Apec officials seek to address uncertainties, improve resiliency
Apec officials are meeting now against a backdrop of economic and geopolitical challenges to collaborate and focus on building a more resilient and inclusive future for the region.
The third Apec technical meeting cluster is now underway in Chiang Mai, a city around 700 kilometres north of Bangkok, involving close to 2,000 policymakers, officials and private-sector representatives from 21 economies.
The meeting cluster will culminate in a two-day plenary session of senior officials on 30–31 August, chaired by Thani Thongphakdi, Permanent Secretary for Foreign Affairs of Thailand and 2022 Chair of the Apec Senior Officials. This will be the last meeting of the year before Apec Senior Officials prepare for Leaders’ Week on 14–19 November.
The International Monetary Fund projects the world economy to decelerate to 3.4 per cent before slowing further to a 2.9 per cent gross domestic product (GDP) rate in 2023. The same scenario is expected in APEC, where a recent report projected the region’s economy to grow slower than expected at 2.5 per cent this year and 3.4 per cent next year.
“It is a particularly challenging time to be a policymaker. We need to keep our focus on building a more resilient, inclusive and sustainable future because this is the key to future-proofing the region from crises,” said Rebecca Sta Maria, Executive Director of the Apec Secretariat.
“The intensified uncertainty brought about by recent events brings along the risk of distrust in globalization, multilateral institutions and in each other,” she said.
“While there’s no denying that disagreements have spilled into multilateral forums and are of significance, they should not keep Apec member economies from banding together to prevent something as existentially damning, as climate change, which will not be fixed, or even managed, by a world divided into distinct blocs.”
Ahead of the technical meeting cluster and Apec Economic Leaders’ Week in November, Sta Maria reiterated that organizations like Apec will play a big part in building back the world’s economy by strengthening policy coordination and regional cooperation when adopting economic resiliency policies as well as ensuring transparency and predictability of trade.
Several ministerial meetings and high-level meetings will also take place alongside the technical meeting cluster:
The Apec Tourism Ministerial Meeting will be held in Bangkok on 19 August and will be chaired by Phiphat Ratchakitprakarn, Thailand’s Minister of Tourism and Sports. Reflecting on the severe impact of the pandemic on the travel and tourism industry, the meeting will focus on rebuilding and rethinking tourism for the future, making it more inclusive and sustainable and paying more attention to the domestic well-being of tourism destinations.
The Apec Meeting of Ministers Responsible for Forestry will take place in Chiang Mai on 24 August. It will focus on tackling forest-related issues such as combatting illegal logging and associated trade, promoting trade in illegally harvested forest products, strengthening forestry cooperation in the region as well as advancing work on sustainable forest management, conservation and restoration.

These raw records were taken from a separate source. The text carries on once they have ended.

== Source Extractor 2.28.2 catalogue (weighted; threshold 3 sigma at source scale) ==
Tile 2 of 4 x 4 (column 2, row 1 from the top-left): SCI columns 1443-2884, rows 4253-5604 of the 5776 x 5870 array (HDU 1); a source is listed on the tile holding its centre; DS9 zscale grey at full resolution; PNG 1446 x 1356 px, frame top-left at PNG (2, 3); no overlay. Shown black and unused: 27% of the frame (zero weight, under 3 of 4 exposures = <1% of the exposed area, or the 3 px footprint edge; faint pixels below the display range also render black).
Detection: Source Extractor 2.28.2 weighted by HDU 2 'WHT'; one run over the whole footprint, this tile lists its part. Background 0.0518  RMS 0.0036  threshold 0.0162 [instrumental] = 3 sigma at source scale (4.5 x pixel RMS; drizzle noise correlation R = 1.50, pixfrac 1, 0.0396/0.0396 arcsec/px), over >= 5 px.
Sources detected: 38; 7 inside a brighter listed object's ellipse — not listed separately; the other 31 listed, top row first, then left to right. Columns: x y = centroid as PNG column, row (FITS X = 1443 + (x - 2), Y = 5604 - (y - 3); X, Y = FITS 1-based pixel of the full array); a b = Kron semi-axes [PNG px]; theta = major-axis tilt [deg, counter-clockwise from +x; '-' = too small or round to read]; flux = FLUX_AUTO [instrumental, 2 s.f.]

The Apec High-Level Meeting on Health and the Economy will be held in Bangkok on 25–26 August. It will focus on bolstering economies’ pandemic preparedness and response to future health threats holistically—through investments in global health security—while fostering the application of new technology and continuing the sharing of experiences and best practices.
The Food Security Ministerial Meeting will be held virtually on 26 August and chaired by Chalermchai Sri-on, Thailand’s Minister of Agriculture and Cooperatives. Countering a food crisis and ensuring the region’s food security is also high on the agenda for Apec. Last year, ministers agreed on a 10-year food security roadmap. This year, Thailand will lead discussions to implement the roadmap and build resiliency against the risk of international food trade disruption.
“In today’s challenging environment,” Sta Maria continued, “there is the role for multilateral institutions like Apec to help us confront these challenges in a coordinated, integrated and cohesive manner, and ensure that our work ultimately work brings benefits to people in the region.”
“We will continue to emphasize effective partnerships and cooperation across our region, including between the public and private sectors, specifically, the Apec Business Advisory Council, and other regional fora and key stakeholders, including the youth of our region,” she concluded.